Estratto del testo >>
Nessuna dietrologia e nessun desiderio di “fare scena”: semplicemente, avevo bisogno di lavorare in un luogo dove sapevo di poter ottenere in poco tempo ciò che mi occorreva.
A proposito, come sei entrato in contatto con Jay Healy?
Cercavo un produttore straniero e Corrado Rustici mi ha suggerito Jay. A me, oltre ai grandi mezzi, serviva solo un tecnico che sapesse aiutarmi a mettere in pratica ciò che già avevo in mente, non una persona alla quale affidarmi dal punto di vista artistico.
In pratica, come si svolgeva la vostra collaborazione?
Io consegnavo i musicisti le parti spiegando loro lo spirito delle interpretazioni e impostando i suoni di base, mentre Jay interveniva subito dopo, cercando di capire esattamente cosa volesse ottenere e suggerendo eventuali modifiche e migliorie. Siamo andati avanti per tentativi, agevolati comunque dal fatto che non dovevamo “inventare” ma solo perfezionare ciò che era già più che delineato.
Qual è stato l’aspetto più positivo del vostro rapporto professionale?
Di sicuro l’avere avuto la possibilità di sperimentare diverse opportunità sapendo di essere ascoltato sul serio. Jay si è dedicato al disco con l’intenzione di comprendere le mie idee e offrendo piena disponibilità, e sebbene non siano mancati attriti – lui, da ingegnere, mirava a far quadrare tutto, mentre io amo anche partire per la tangente – mi ritengo più che soddisfatto dei risultati.
Tra gli scopi del tuo viaggio in America c’era la ricerca di stimoli e confronti, oppure eri lì solo nei panni del turista?
In verità, a monte, non mi sono posto il problema. Comunque non ho avuto molti contatti con la gente, non mi è sembrato che gli americani avessero granché da dare. Ho girato molto da solo in macchina, seguendo un itinerario bizzarro: da San Francisco alla Bassa California passando per New Orleans, New York, Vancouver…
Cosa ti ha colpito di più?
I paesaggi, ne ho visti di straordinari. Mentre giravo prendevo appunti con il mio registratore, scrivevo storie e racconti.
A livello di ispirazione, il vagabondare per gli States ha in qualche modo pesato sull’album?
Tranne Buongiorno guerra, che al tempo non era stata ancora completata e che probabilmente ha risentito di qualche influenza di viaggio, tutti i pezzi erano già scritti. Al momento di registrare ho cambiato qualche faccenda di dettaglio, ma non so razionalizzare se l’America c’entri qualcosa o meno.
Campi di popcorn è piuttosto stralunato, nelle melodie e nelle atmosfere: è una cosa voluta?
In un certo senso, sì: le strutture melodiche non sono allineate ai canoni consueti. All’inizio mi sono un po’ sforzato di evitare le soluzioni banali, e man mano che procedevamo nello snaturare la routine il processo diventava sempre più spontaneo. Il difficile era evitare le cadute di tensione, ma in questo credo di aver centrato l’obiettivo.

Dati forniti >>

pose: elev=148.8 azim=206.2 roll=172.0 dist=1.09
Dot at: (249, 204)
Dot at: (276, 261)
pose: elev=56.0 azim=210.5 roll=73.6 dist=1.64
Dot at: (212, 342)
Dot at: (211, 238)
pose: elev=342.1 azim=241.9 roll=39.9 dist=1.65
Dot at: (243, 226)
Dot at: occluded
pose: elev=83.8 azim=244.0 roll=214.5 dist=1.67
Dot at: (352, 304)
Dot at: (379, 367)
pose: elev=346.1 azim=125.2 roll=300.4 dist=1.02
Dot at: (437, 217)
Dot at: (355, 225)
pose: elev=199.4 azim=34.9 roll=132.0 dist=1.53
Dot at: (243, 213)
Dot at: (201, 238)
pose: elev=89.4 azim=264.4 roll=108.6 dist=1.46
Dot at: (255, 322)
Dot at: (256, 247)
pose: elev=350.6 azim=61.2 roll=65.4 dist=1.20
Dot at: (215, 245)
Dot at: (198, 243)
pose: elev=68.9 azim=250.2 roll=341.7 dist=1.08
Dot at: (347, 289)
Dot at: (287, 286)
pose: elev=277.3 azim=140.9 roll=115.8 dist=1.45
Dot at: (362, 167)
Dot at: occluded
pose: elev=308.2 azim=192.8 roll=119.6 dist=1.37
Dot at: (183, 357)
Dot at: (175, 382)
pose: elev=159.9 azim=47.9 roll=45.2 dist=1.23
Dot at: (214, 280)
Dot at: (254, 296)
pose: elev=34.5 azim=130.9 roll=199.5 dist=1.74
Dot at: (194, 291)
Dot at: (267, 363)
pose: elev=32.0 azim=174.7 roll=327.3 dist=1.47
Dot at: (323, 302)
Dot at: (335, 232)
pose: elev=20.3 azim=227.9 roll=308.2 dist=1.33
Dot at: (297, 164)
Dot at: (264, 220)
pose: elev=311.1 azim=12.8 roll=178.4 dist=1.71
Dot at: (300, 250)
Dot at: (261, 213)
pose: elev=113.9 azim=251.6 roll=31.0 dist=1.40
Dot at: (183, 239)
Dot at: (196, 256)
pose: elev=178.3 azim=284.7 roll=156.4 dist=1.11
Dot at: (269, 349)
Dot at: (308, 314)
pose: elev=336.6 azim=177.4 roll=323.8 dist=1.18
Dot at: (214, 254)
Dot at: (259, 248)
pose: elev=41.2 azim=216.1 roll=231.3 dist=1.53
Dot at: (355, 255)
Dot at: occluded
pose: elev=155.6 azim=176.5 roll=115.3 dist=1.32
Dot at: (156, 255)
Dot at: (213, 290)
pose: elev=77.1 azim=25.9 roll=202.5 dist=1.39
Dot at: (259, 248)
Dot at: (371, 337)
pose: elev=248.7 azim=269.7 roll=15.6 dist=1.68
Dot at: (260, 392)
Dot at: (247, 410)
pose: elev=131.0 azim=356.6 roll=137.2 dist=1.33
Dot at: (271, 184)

Il tuo compito >> Ricopia parola per parola il passo dell'intervista che comincia con "In verità, a" e finisce con "colpito di più?".

Svolgimento >>
In verità, a monte, non mi sono posto il problema. Comunque non ho avuto molti contatti con la gente, non mi è sembrato che gli americani avessero granché da dare. Ho girato molto da solo in macchina, seguendo un itinerario bizzarro: da San Francisco alla Bassa California passando per New Orleans, New York, Vancouver…
Cosa ti ha colpito di più?